Central and Eastern Europe is the region within the European Union where inflation remains at the highest levels. Inflation in the Eurozone should permanently reach the inflation target of 2% in the second quarter of 2024.
2024: A year without rate cuts in Poland
The National Bank of Poland (NBP) changed its rhetoric on interest rates after the parliamentary election in October 2023. We expect it to maintain the current level of rates throughout 2024. The reason being a progressing economic recovery, an expansive fiscal policy, and core inflation maintaining above the NBP’s inflation target. When the rate of wage growth and the prices of services slows down, which should occur in 2025, we expect the central bank to decide on interest rate cuts reaching the level of 5%. High inflation will however prevent further reductions.
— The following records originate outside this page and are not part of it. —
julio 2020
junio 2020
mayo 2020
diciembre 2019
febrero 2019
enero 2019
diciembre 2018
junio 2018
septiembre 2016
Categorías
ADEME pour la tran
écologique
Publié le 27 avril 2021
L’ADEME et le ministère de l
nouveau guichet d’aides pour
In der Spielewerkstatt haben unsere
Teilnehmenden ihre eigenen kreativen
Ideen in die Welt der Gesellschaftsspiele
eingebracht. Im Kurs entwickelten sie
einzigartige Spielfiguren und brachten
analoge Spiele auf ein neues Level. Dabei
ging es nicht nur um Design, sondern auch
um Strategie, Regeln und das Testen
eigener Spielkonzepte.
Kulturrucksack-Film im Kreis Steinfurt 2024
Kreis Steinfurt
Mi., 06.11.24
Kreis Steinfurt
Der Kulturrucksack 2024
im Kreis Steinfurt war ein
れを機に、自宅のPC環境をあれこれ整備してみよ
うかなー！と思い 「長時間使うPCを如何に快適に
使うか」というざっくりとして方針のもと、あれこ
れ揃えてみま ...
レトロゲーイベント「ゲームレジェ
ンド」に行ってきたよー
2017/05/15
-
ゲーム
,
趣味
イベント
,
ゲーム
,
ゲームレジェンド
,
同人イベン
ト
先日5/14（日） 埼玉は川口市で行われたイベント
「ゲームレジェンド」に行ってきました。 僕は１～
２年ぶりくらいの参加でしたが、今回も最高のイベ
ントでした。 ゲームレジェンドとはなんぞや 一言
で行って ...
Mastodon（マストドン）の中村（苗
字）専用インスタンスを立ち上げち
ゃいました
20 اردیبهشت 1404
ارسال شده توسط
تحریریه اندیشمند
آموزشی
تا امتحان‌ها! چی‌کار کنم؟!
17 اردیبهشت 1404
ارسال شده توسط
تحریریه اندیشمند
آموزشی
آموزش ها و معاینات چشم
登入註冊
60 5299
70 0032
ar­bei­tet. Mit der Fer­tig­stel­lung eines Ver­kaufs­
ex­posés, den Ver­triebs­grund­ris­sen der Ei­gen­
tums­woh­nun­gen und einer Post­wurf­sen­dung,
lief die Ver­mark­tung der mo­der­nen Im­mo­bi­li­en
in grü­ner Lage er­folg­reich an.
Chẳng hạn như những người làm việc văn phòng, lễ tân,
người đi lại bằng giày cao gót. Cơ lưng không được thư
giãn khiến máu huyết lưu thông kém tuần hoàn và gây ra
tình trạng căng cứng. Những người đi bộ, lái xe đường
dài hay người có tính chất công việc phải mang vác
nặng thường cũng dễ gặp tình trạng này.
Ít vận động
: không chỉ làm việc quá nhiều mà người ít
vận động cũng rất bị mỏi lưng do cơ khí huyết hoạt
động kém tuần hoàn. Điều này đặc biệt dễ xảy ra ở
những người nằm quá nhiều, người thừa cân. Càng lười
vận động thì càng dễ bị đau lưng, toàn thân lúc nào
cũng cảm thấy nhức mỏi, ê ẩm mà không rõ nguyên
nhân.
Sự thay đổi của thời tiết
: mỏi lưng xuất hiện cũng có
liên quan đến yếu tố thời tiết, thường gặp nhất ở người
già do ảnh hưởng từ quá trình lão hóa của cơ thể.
Major central banks globally are expected to pursue a differing policy. The European Central Bank, the Federal Reserve, and the Bank of England are expected to begin a cycle of loosening monetary policy in the April-June 2024 period as they approach the inflation target of 2%. By the end of this year, interest rates should be lowered by 1 percentage point from the current level predicted by EY analysts.
Risk Factors
The prolonged recession in the industrial sector in Europe and stagnation in world trade are the main risk factors for economic development in Europe. Geopolitics is also significant: the potential escalation of war in Ukraine, conflict in the Middle East, or tensions in relations between China and Taiwan could lead to an increase in commodity prices and maritime transport, causing further disruptions in supply chains.
Consumption may positively surprise – if Europeans decide to unleash some of the savings accumulated during the pandemic due to falling interest rates and improving moods, the EU’s GDP may grow faster than forecast.